++++ Material supplied ++++
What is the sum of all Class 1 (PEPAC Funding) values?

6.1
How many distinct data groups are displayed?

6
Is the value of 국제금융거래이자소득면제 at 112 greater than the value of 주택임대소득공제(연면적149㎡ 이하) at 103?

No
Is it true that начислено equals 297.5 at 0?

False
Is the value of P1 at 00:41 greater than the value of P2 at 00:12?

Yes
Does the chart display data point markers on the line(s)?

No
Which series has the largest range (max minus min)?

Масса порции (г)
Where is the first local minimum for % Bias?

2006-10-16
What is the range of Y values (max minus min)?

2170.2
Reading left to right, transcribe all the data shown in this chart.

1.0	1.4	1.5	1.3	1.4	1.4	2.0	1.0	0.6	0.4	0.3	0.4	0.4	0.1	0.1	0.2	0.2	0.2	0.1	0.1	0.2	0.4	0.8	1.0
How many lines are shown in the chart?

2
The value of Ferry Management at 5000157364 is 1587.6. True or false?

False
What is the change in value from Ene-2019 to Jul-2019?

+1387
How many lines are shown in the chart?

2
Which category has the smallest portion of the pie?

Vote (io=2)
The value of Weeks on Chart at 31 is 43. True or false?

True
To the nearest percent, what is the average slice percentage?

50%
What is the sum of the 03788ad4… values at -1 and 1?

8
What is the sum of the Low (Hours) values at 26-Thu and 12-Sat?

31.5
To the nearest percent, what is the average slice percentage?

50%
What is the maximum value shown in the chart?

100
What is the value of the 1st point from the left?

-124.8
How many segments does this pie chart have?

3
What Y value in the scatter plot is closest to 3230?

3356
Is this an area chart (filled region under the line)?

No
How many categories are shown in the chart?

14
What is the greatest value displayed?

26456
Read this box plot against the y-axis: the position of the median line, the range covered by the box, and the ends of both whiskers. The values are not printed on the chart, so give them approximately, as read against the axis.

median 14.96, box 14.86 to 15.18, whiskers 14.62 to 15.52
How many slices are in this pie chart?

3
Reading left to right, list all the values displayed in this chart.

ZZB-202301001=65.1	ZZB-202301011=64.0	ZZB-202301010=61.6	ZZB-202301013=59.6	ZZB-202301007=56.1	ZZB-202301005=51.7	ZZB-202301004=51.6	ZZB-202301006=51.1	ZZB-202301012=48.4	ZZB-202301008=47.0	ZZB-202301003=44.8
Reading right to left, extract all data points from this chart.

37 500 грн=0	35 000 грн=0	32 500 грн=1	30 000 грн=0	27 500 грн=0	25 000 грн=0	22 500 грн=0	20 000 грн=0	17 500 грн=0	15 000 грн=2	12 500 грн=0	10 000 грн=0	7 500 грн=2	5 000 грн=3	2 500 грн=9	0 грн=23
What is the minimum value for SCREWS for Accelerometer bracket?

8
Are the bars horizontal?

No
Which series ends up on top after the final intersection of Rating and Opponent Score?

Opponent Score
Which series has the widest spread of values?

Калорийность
++++
Return, unchanged, the lines from the first one through the line holding "Is it true that начислено equals 297.5 at 0?", inclusive.

◆ Answer area
What is the sum of all Class 1 (PEPAC Funding) values?

6.1
How many distinct data groups are displayed?

6
Is the value of 국제금융거래이자소득면제 at 112 greater than the value of 주택임대소득공제(연면적149㎡ 이하) at 103?

No
Is it true that начислено equals 297.5 at 0?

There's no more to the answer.